# Data visualization images
===

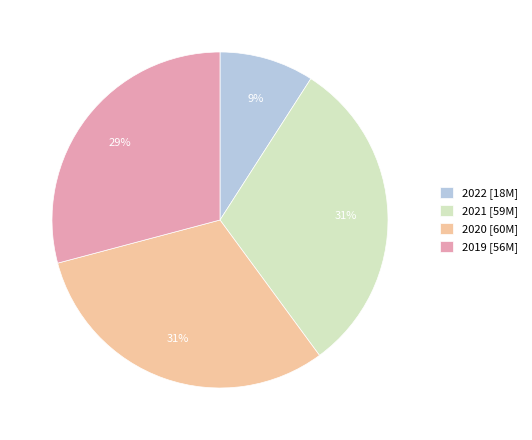

Combined, do 2019 [56M] and 2020 [60M] account for over 50%?

Yes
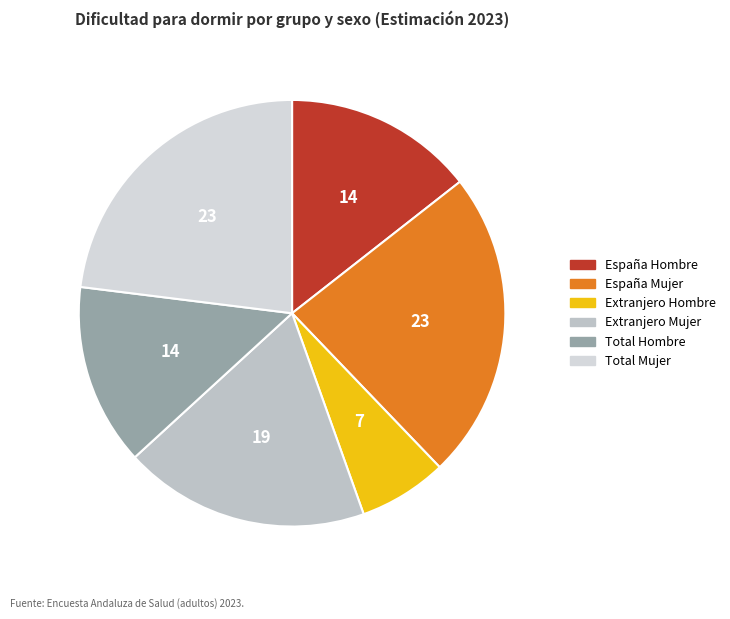

How many segments does this pie chart have?

6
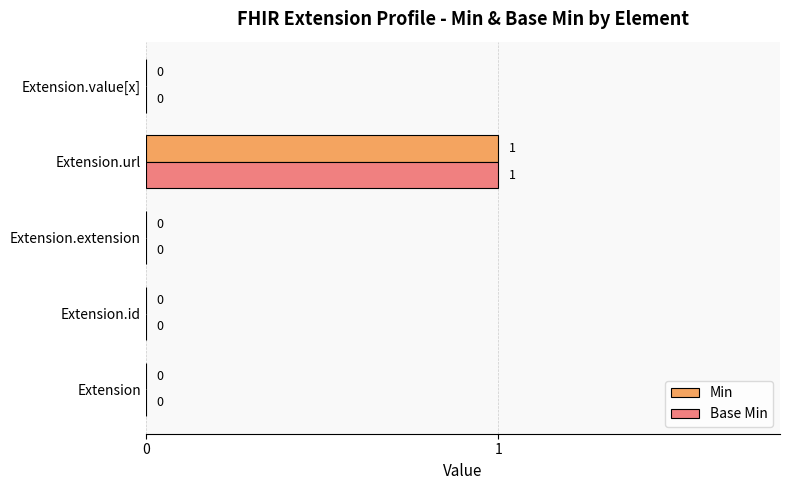

The Min series shows -1 at Extension.extension. True or false?

False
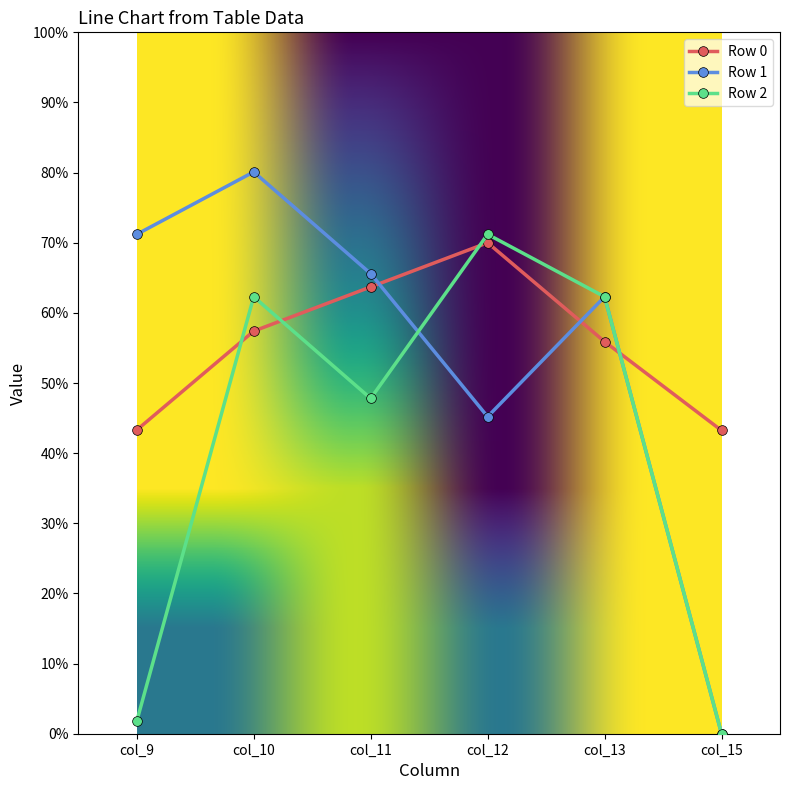

How many values in the Row 1 series exceed 65?

3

===

# Activity
Rename "series" to "data set" wherever it appears in the rows, and write out the rows again with everything else unchanged. Leave out the pictures.

# Task solution
Combined, do 2019 [56M] and 2020 [60M] account for over 50%?

Yes

How many segments does this pie chart have?

6

The Min data set shows -1 at Extension.extension. True or false?

False

How many values in the Row 1 data set exceed 65?

3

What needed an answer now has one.